[Task goal]
Give back an exact copy of the entries beneath, minus the pictures.

(Source data begins)

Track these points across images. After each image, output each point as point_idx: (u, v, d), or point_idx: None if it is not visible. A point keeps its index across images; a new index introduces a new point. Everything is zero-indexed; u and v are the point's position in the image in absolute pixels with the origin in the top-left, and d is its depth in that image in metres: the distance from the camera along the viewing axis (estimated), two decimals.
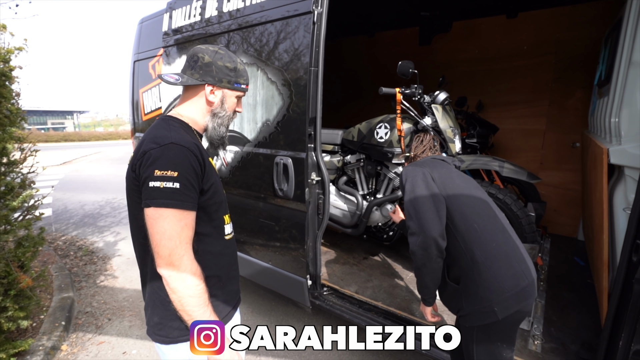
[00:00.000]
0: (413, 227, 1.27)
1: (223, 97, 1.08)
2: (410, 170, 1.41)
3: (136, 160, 0.92)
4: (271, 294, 2.62)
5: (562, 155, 3.23)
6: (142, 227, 0.93)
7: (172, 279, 0.89)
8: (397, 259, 2.81)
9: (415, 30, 3.85)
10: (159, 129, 0.96)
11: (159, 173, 0.88)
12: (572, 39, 2.99)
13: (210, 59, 1.03)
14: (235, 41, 2.22)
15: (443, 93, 2.19)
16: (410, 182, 1.35)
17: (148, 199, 0.88)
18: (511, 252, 1.23)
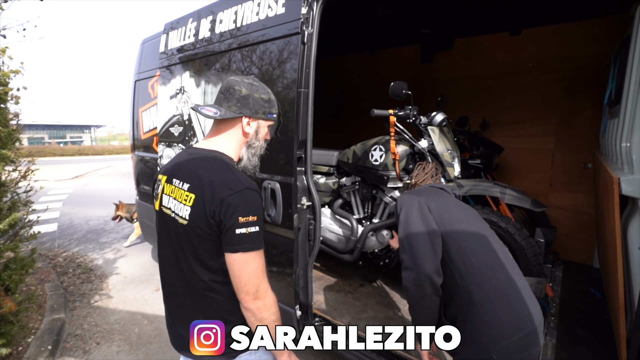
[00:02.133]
0: (406, 261, 1.21)
1: (258, 128, 1.12)
2: (405, 199, 1.33)
3: (214, 207, 0.95)
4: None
5: (573, 176, 3.06)
6: (205, 265, 1.01)
7: (260, 311, 0.99)
8: (395, 286, 2.67)
9: (417, 48, 3.79)
10: (225, 172, 1.01)
11: (243, 220, 0.94)
12: (580, 56, 2.87)
13: (248, 91, 1.07)
14: (224, 63, 2.18)
15: (440, 114, 2.09)
16: (405, 212, 1.28)
17: (236, 244, 0.95)
18: (513, 292, 1.11)
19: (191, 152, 1.10)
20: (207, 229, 0.97)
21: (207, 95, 2.33)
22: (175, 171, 1.08)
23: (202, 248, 1.00)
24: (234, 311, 1.05)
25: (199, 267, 1.02)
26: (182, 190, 1.02)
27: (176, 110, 2.63)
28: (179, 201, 1.02)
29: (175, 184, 1.05)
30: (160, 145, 2.84)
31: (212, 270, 1.02)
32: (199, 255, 1.01)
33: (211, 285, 1.03)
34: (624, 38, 1.87)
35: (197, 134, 2.44)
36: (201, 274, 1.02)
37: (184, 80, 2.54)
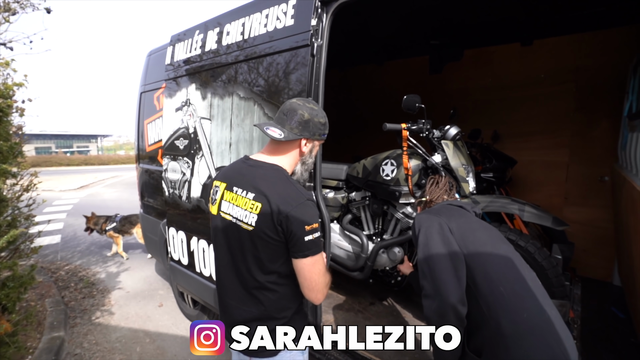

(Source data ends)

[Task response]
Track these points across images. After each image, output each point as point_idx: (u, v, d), or point_idx: None if it is not visible. A point keeps its index across images; a new index introduces a new point. Everything is zero-indexed; u and v are the point's position in the image in absolute pixels with the origin in the top-left, and d is its depth in that image in metres: the distance from the camera along the viewing axis (estimated), two decimals.
[00:00.000]
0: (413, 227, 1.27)
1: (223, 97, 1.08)
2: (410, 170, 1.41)
3: (136, 160, 0.92)
4: (271, 294, 2.62)
5: (562, 155, 3.23)
6: (142, 227, 0.93)
7: (172, 279, 0.89)
8: (397, 259, 2.81)
9: (415, 30, 3.85)
10: (159, 129, 0.96)
11: (159, 173, 0.88)
12: (572, 39, 2.99)
13: (210, 59, 1.03)
14: (235, 41, 2.22)
15: (443, 93, 2.19)
16: (410, 182, 1.35)
17: (148, 199, 0.88)
18: (511, 252, 1.23)
[00:02.133]
0: (406, 261, 1.21)
1: (258, 128, 1.12)
2: (405, 199, 1.33)
3: (214, 207, 0.95)
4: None
5: (573, 176, 3.06)
6: (205, 265, 1.01)
7: (260, 311, 0.99)
8: (395, 286, 2.67)
9: (417, 48, 3.79)
10: (225, 172, 1.01)
11: (243, 220, 0.94)
12: (580, 56, 2.87)
13: (248, 91, 1.07)
14: (224, 63, 2.18)
15: (440, 114, 2.09)
16: (405, 212, 1.28)
17: (236, 244, 0.95)
18: (513, 292, 1.11)
19: (191, 152, 1.10)
20: (207, 229, 0.97)
21: (207, 95, 2.33)
22: (175, 171, 1.08)
23: (202, 248, 1.00)
24: (234, 311, 1.05)
25: (199, 267, 1.02)
26: (182, 190, 1.02)
27: (176, 110, 2.63)
28: (179, 201, 1.02)
29: (175, 184, 1.05)
30: (160, 145, 2.84)
31: (212, 270, 1.02)
32: (199, 255, 1.01)
33: (211, 285, 1.03)
34: (624, 38, 1.87)
35: (197, 134, 2.44)
36: (201, 274, 1.02)
37: (184, 80, 2.54)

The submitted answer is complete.